Por otra parte, Lynch huye de cualquier tipo de instrumentos financieros como los futuros: calls, puts y otros, de modo que sólo invierte «al alza» (los futuros permiten invertir en bolsa «a la baja», de modo que se puede «apostar» porque una empresa va a bajar). Tal vez por eso desde 2000 su fondo ha ido de mal en peor, porque las bolsas no han dejado de bajar (cuando jugando a corto, es decir, invirtiendo a la baja, se podría haber ganado dinero aunque el mercado en sí bajara).
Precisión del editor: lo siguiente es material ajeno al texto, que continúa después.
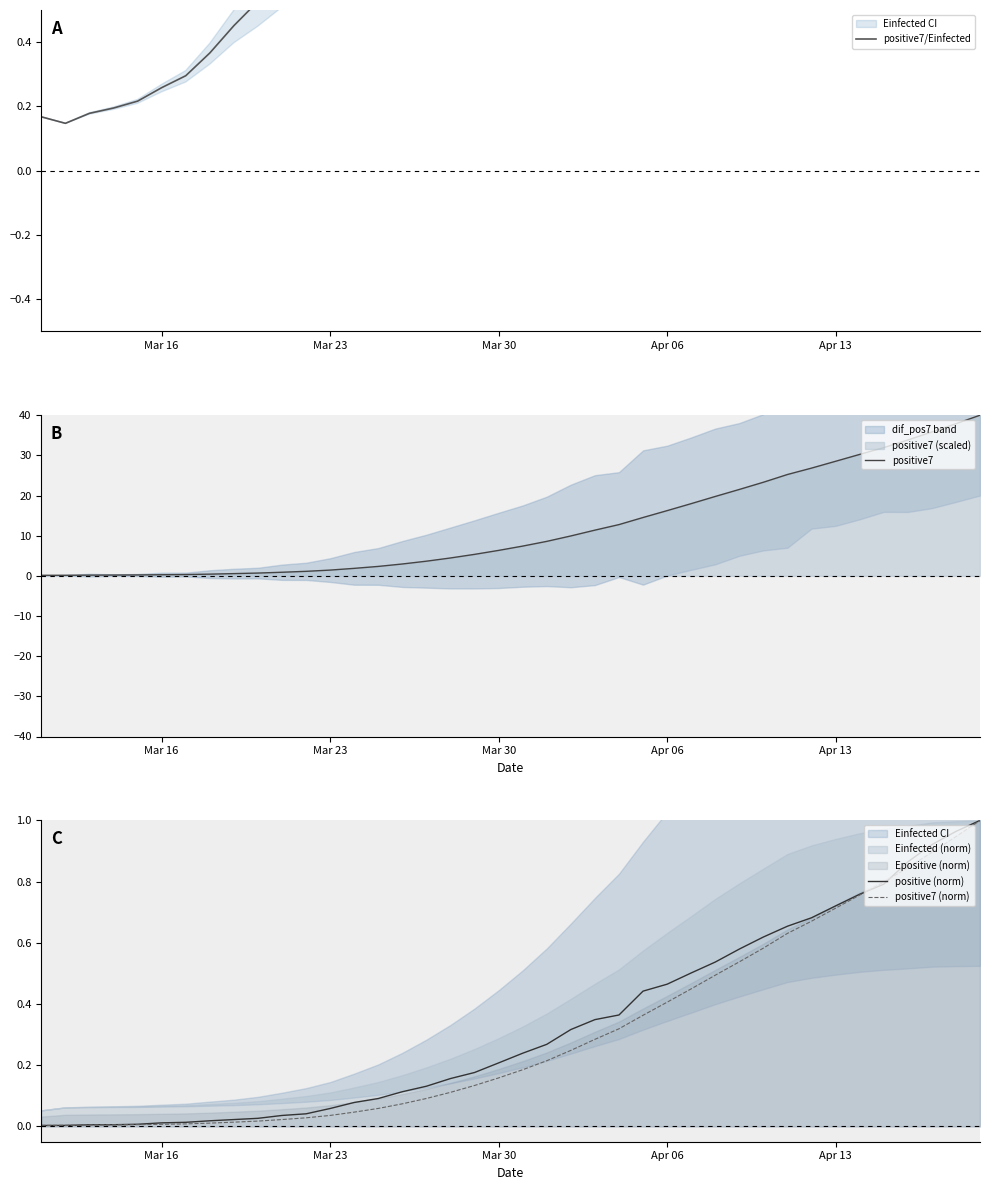

How many lines are shown in the chart?

4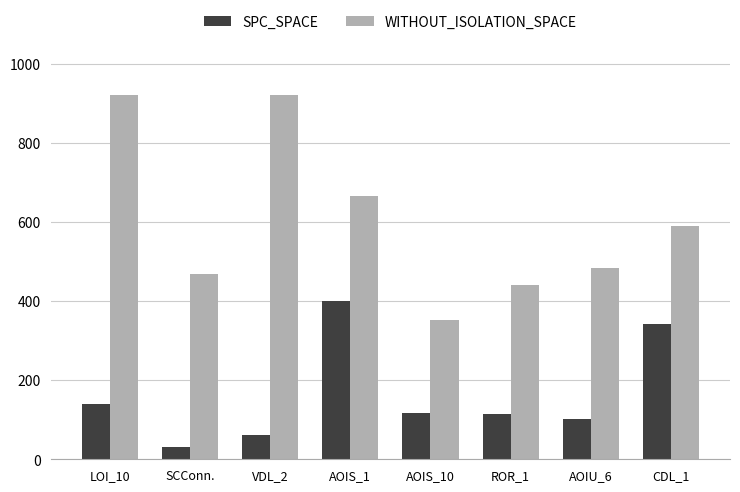

What is the value of the SPC_SPACE bar at the 3rd from the left?

62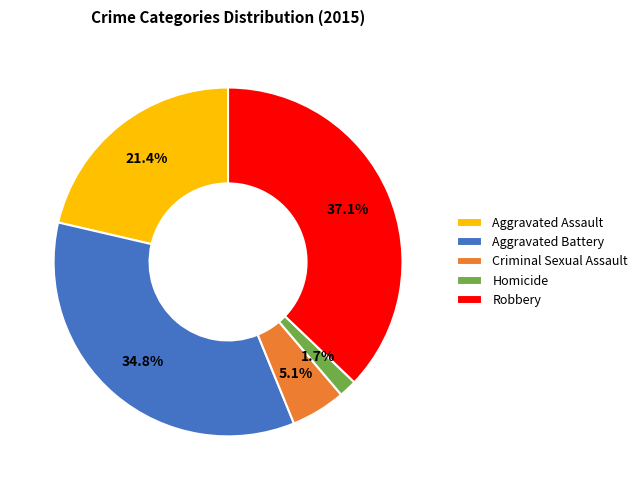

Count the number of slices in the pie.

5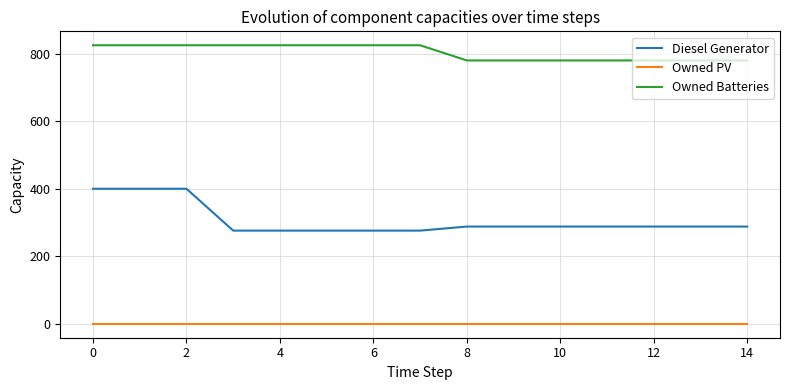

Which series has the largest total across all categories?

Owned Batteries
Hay un cuadro interesantísimo en las primeras páginas que lista 20 grandes inversiones de los 90. El cuadro muestra cuánto dinero se habría ganado invirtiendo 10.000 dólares a finales de 1989 y vendiendo a finales de 1999 en diversas compañías. Con Dell esos 10.000 dólares habrían producido en 10 años nada más y nada menos que 8,9 millones de dólares, y algo parecido (8,1 millones) con Clear Channel Communications (estaciones de radio). Best Buy habría producido casi 1 millón de dólares, al igual que Microsoft, a partir de sólo 10.000 dólares iniciales. En la lista también están AmGen, MCI Worldcom, Harley Davison, Intel y Gap. Muchas de ellas escaparon al sistema de Lynch porque eran «tecnológicas». Naturalmente, en la actualización del libro el autor se lamenta de haber dejado pasar oportunidades como Cisco, Microsoft o Intel durante los 80s y 90s. El libro está lleno de ejemplos en los que Lynch se congratula de haber conseguido un retorno x10 o x20 en ciertos valores... pues bien: Microsoft fue un x100, Cisco un x500 y Dell un x900, por poner tres ejemplos. (También es cierto que desde el crash del 2000, Dell ha llegado a bajar un 50%, Cisco un 90% y Microsoft un 60%).
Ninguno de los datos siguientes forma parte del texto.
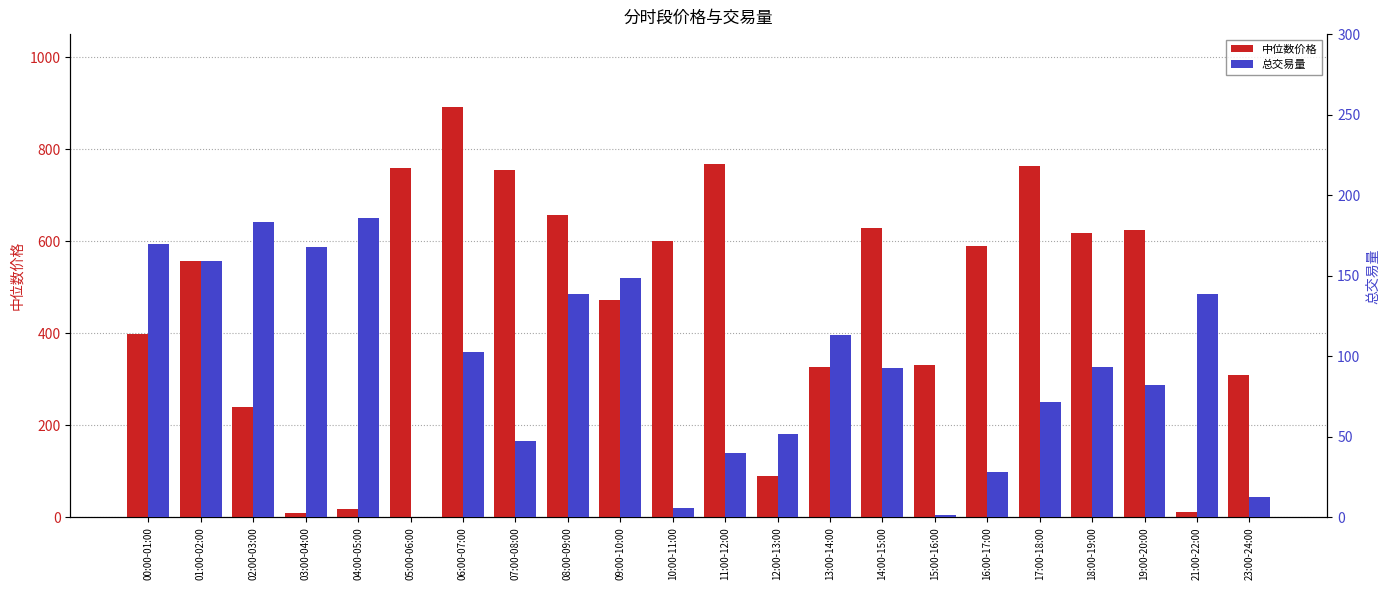

What is the spread (max minus min) of values at 02:00-03:00?

56.6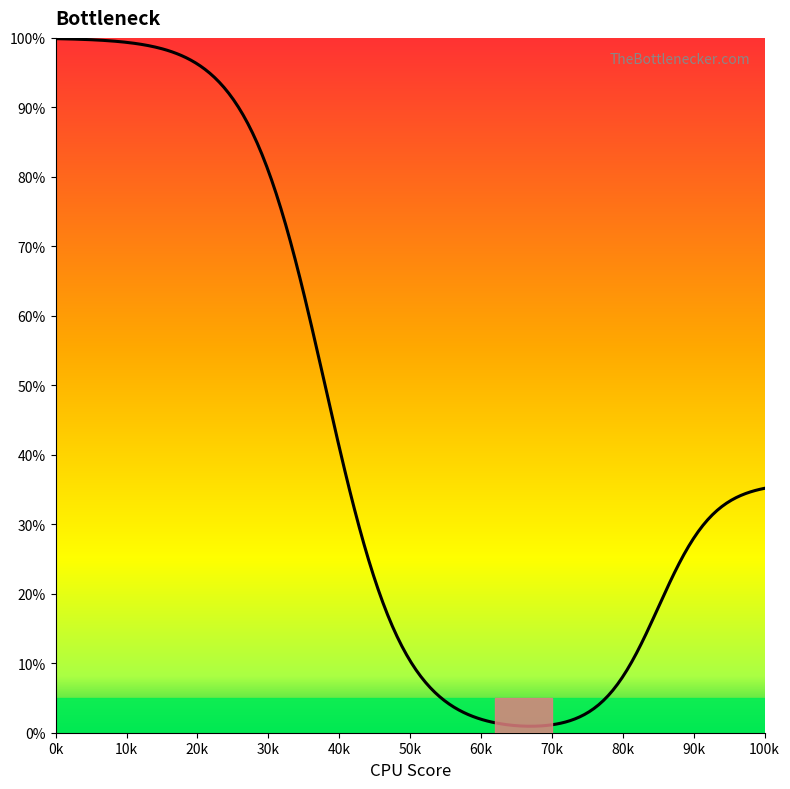

What is the greatest value displayed?

99.9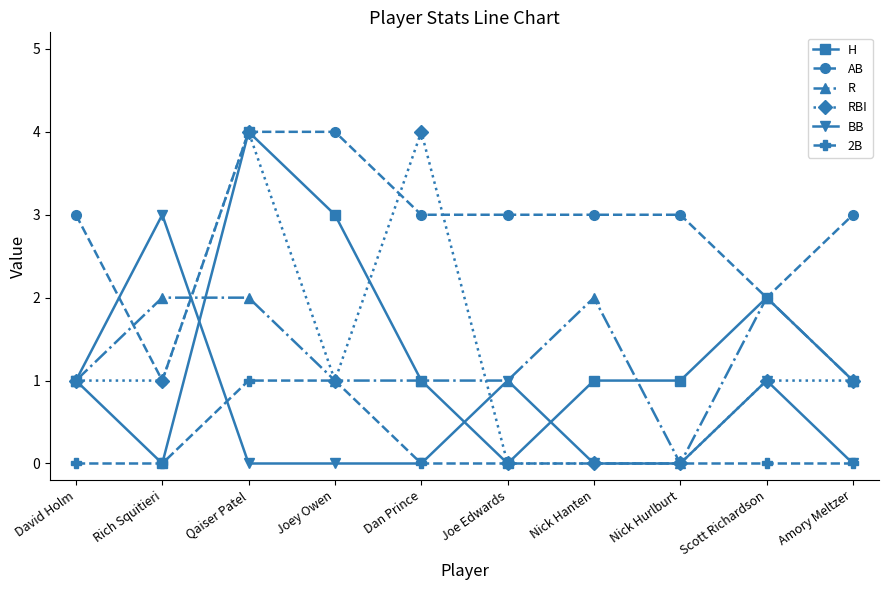

What position from the right is Joe Edwards?

5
En definitiva: como inversor aficionado considero que One Up es un libro interesante, pero que el sistema de Lynch está un tanto anticuado para esta década: el mercado simplemente ha cambiado demasiado. One Up está muy bien para entender los valores fundamentales de las empresas, cómo evolucionan, y cómo pueden comportarse a la larga —interesante para inversores cautos y a la largo plazo, digamos— pero el escenario no es el mismo en los 2000 que el que era en los 80s o 90s. Tal vez por eso Lynch se dedica a los fondos —donde va el rebaño— en vez de a la especulación —el hábitat de los tiburones— como James Cramer (Confessions of a Street Addict) o la teoría matemática aplicada —la sabiduria del rey de la selva— de Nassim Taleb (Fooled by Randomness) a quienes considero más actuales e ingeniosos.